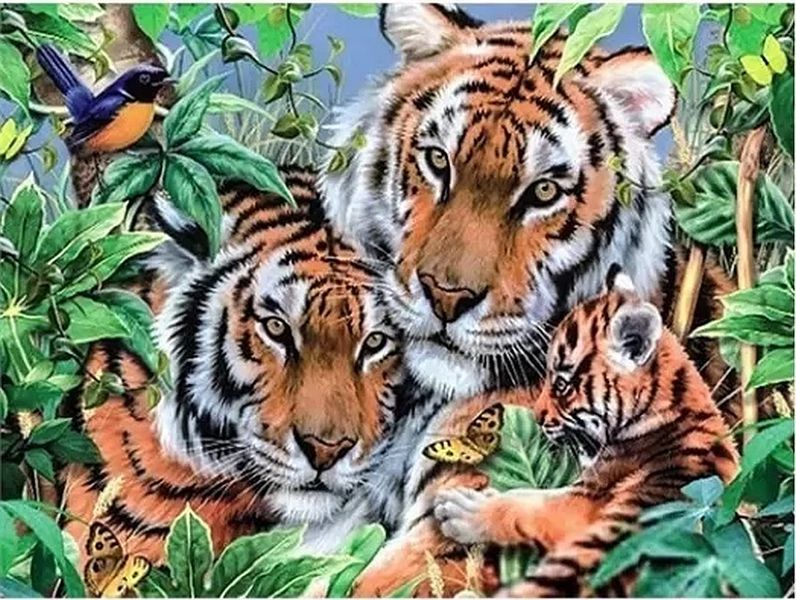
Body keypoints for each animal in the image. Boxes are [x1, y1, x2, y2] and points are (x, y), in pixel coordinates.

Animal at [433, 268, 739, 597]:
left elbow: (526, 501)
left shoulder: (585, 498)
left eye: (562, 385)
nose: (537, 417)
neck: (674, 405)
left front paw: (461, 508)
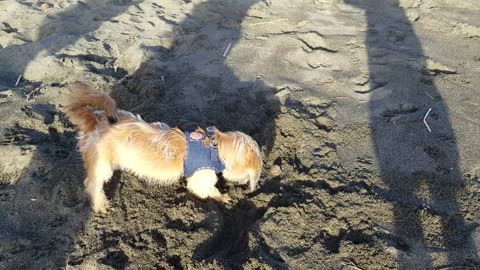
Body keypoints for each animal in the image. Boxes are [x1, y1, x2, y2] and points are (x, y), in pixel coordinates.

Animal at [61, 82, 262, 213]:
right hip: (102, 165)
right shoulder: (201, 179)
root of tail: (93, 119)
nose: (244, 183)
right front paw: (223, 198)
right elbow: (207, 190)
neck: (215, 148)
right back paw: (100, 205)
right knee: (92, 183)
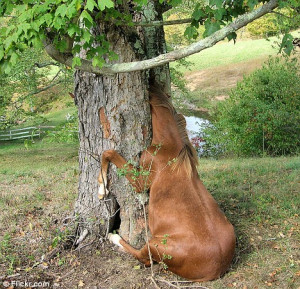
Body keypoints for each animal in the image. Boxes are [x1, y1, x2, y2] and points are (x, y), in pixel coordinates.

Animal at [97, 84, 236, 280]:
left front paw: (102, 189)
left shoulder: (141, 183)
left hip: (154, 245)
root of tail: (217, 269)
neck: (170, 147)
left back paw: (113, 237)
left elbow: (108, 153)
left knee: (144, 258)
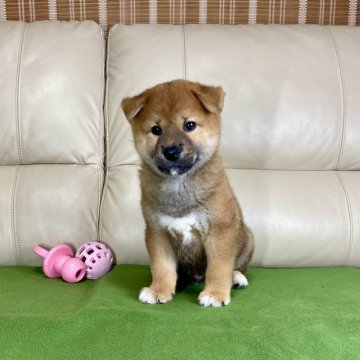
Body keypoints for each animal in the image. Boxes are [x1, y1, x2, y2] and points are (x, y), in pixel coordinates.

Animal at [121, 79, 253, 306]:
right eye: (156, 129)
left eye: (189, 125)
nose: (171, 151)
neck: (179, 185)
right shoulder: (157, 232)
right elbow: (162, 267)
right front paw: (159, 289)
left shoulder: (219, 231)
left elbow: (219, 267)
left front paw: (215, 293)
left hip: (247, 240)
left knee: (235, 266)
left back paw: (236, 277)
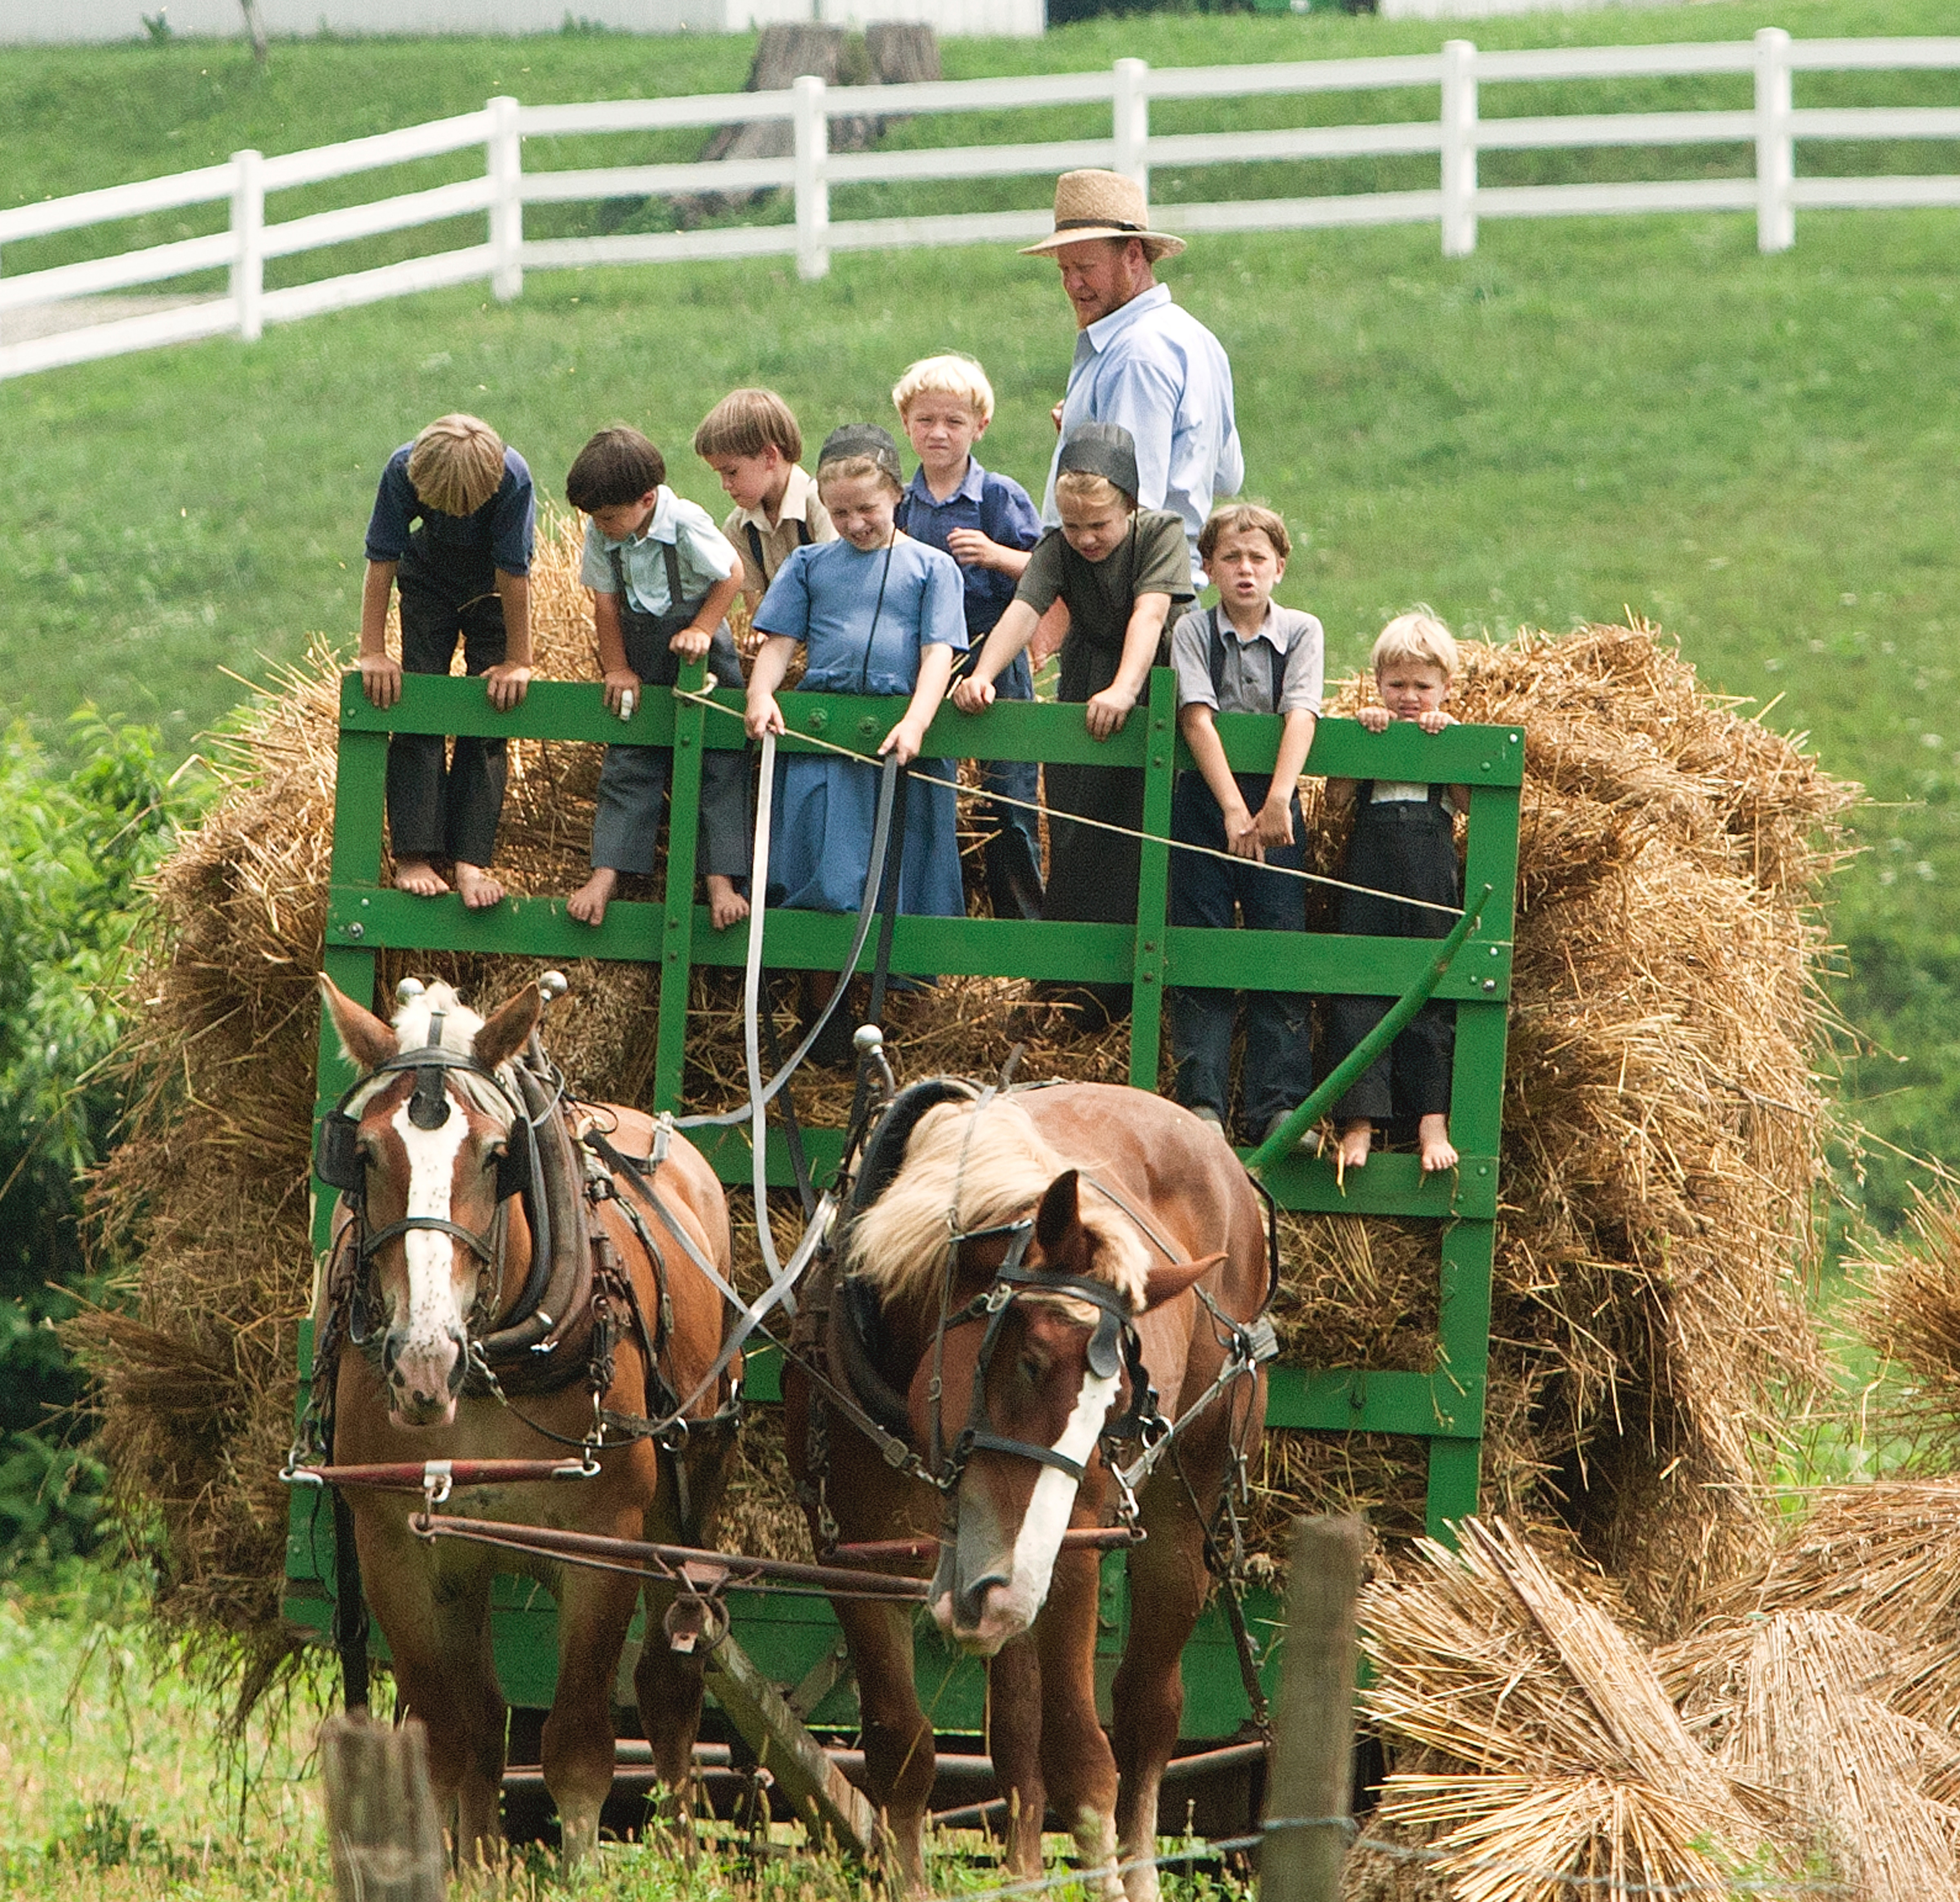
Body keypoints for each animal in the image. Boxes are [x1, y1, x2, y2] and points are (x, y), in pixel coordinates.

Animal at [314, 983, 741, 1857]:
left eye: (495, 1154)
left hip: (687, 1497)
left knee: (669, 1679)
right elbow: (452, 1734)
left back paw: (680, 1848)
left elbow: (577, 1743)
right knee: (486, 1714)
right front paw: (465, 1866)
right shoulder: (398, 1549)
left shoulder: (604, 1542)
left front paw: (582, 1866)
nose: (423, 1360)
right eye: (364, 1153)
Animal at [788, 1089, 1278, 1902]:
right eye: (1031, 1359)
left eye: (1119, 1401)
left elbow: (1083, 1759)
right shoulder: (854, 1550)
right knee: (1017, 1728)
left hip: (1180, 1514)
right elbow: (902, 1746)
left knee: (1146, 1713)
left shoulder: (1069, 1549)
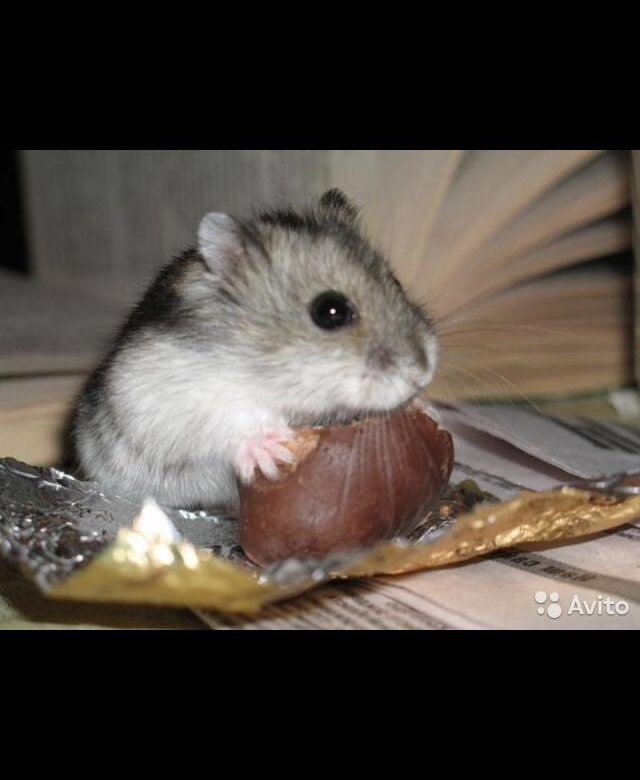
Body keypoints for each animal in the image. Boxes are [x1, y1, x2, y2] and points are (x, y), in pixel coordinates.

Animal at [72, 190, 439, 511]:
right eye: (330, 311)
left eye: (396, 282)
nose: (423, 374)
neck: (264, 368)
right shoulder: (168, 396)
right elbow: (234, 418)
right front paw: (272, 452)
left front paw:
■ ■ ■ ■ ■ ■ ■
Your task:
Among the entries above, locate the line with "right back paw: (100, 205)" and the line with "left hip: (154, 245)". Give those two lines and all lines between them again, exactly, leaving out the pictures.

Solution for this exercise:
right back paw: (100, 205)
right knee: (92, 183)
Body keypoints for each animal in the image. Boxes are [x1, y1, x2, y2] and points are (x, y), in pixel coordinates.

Animal at [97, 84, 236, 280]:
left front paw: (102, 189)
left shoulder: (141, 183)
left hip: (154, 245)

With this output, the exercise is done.